Scientists have known since long that certain species of turtles breathe out through their rear end or anus but were unable to understand the phenomenon.
Turtles living in cold climates such as the Australian Fitzroy river turtle and the North American eastern painted turtle are among those who use cloaca, their back opening as a respiratory channel in low-oxygen environments.
Cloaca is an opening through which turtles urinates, excretes and lays eggs too, according to an article in io9.
They conducted an experiment where small amount of food coloring were placed near the turtles. It was observed that the animal could take in water from both the ends – the opening through the mouth and even its back end. The scientists came to the conclusion that a turtle's shell , emerging from the animals' vertebrae and ribs is fused together, is responsible for the creature's adaptation to the different breathing method.

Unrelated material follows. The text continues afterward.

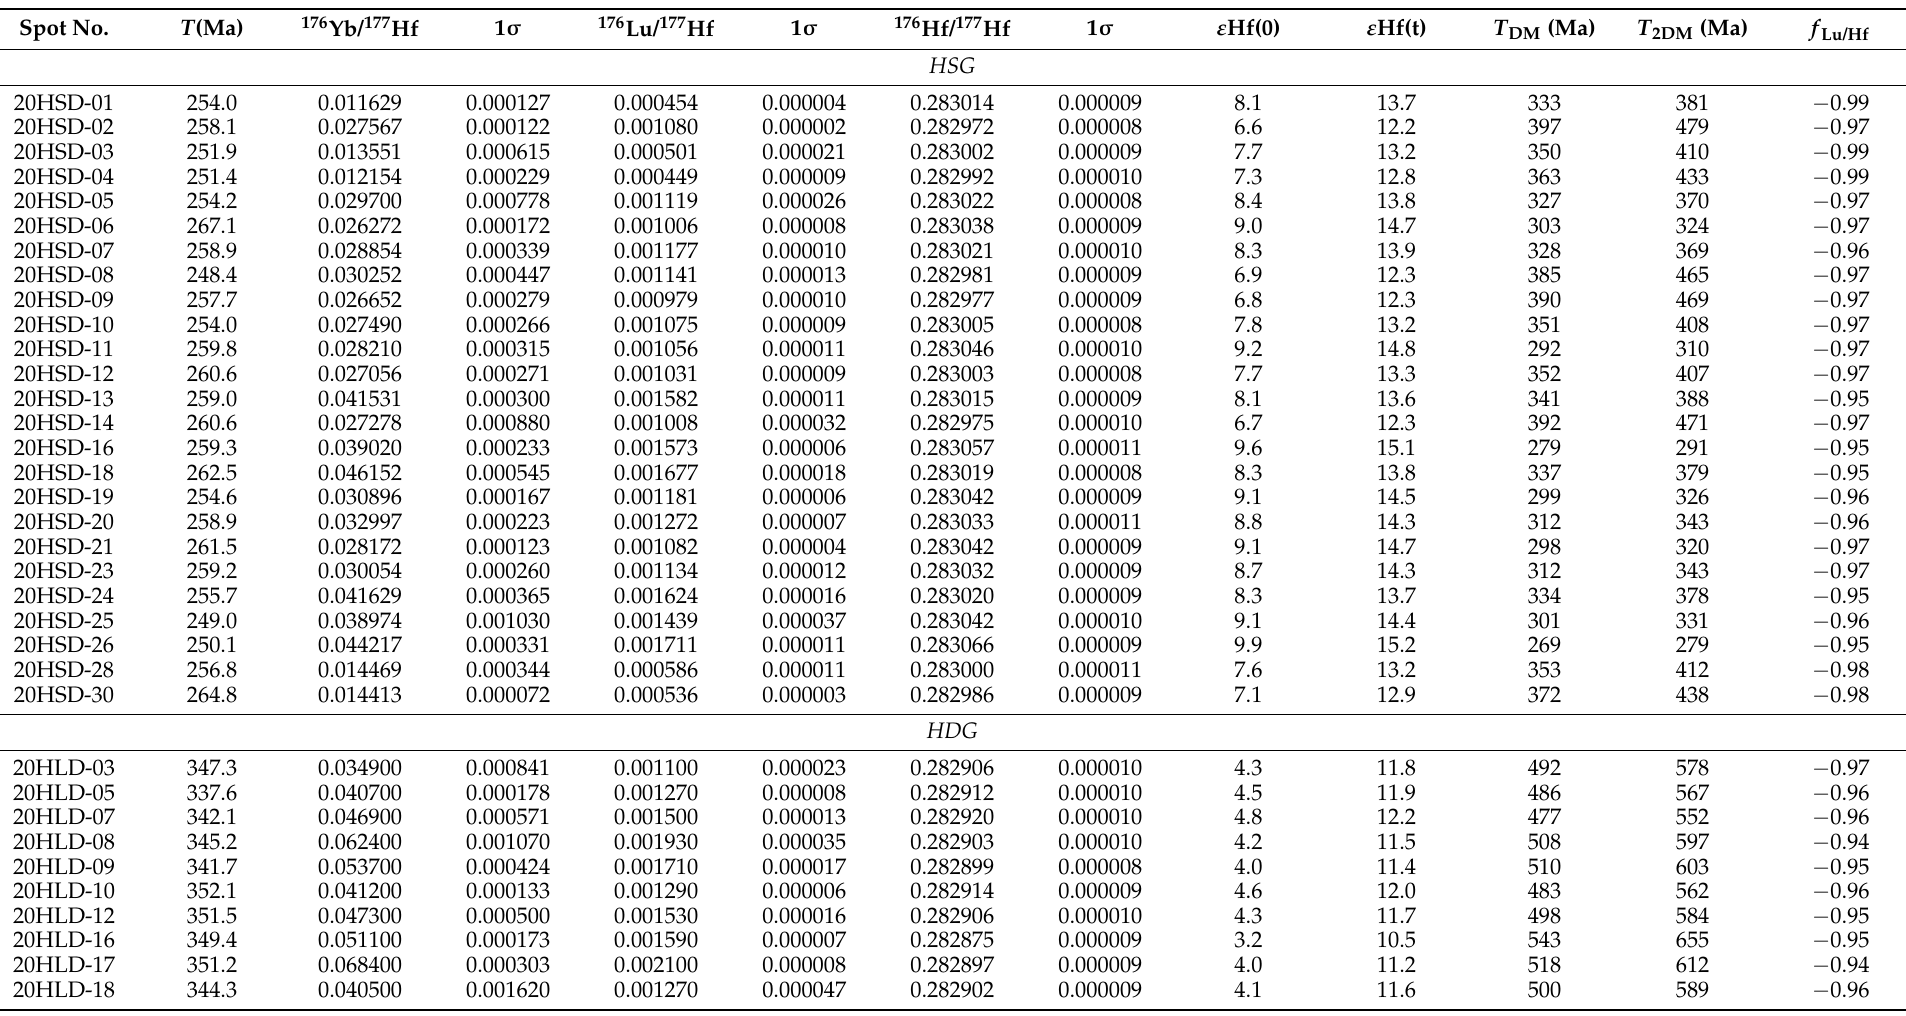
Table 6. Hf isotope composition of zircon grains from HSG and HDG of the KDSZ. Spot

During hibernation, the animal adapts to various body mechanisms. Since these animals have no ribs, the lungs and muscles, helping in respiration,do not function. Instead it has muscles that help the body protrude towards the opening of the shell and allow it to inhale air while another set of muscles squeeze the turtle's gut to help exhaling air. The mechanism is especially dangerous during hibernation , where there is a lack of fresh air. While the shell aids in reducing blood acidity by absorbing some of it, the cloaca produces enough oxygen so that the turtle doesn't have to engage in a lot of manual breathing.
"The cloaca of some kinds of freshwater turtles, such as our eastern painted turtle, has fingerlike extensions that are abundantly supplied with blood vessels. The muscular walls of the cloaca contract and relax forcing water in and out of the chamber. If a painted turtle hibernates in a pond where some dissolved oxygen is available, the cloaca will serve as a respiratory device," wrote Bill Amos, biologist with Northern Woodlands magazine, for Daily Digest News.
Turtles also have an easier way of butt breathing. Sacs close to the Turtle's cloaca, called bursa easily expand and the walls of these sacs are lined with blood vessels. The sacs are squeezed out as the oxygen diffuses through the blood vessels. The turtle utilizes little energy in the whole process, which is beneficial for the animal as they are deficient of energy during hibernation.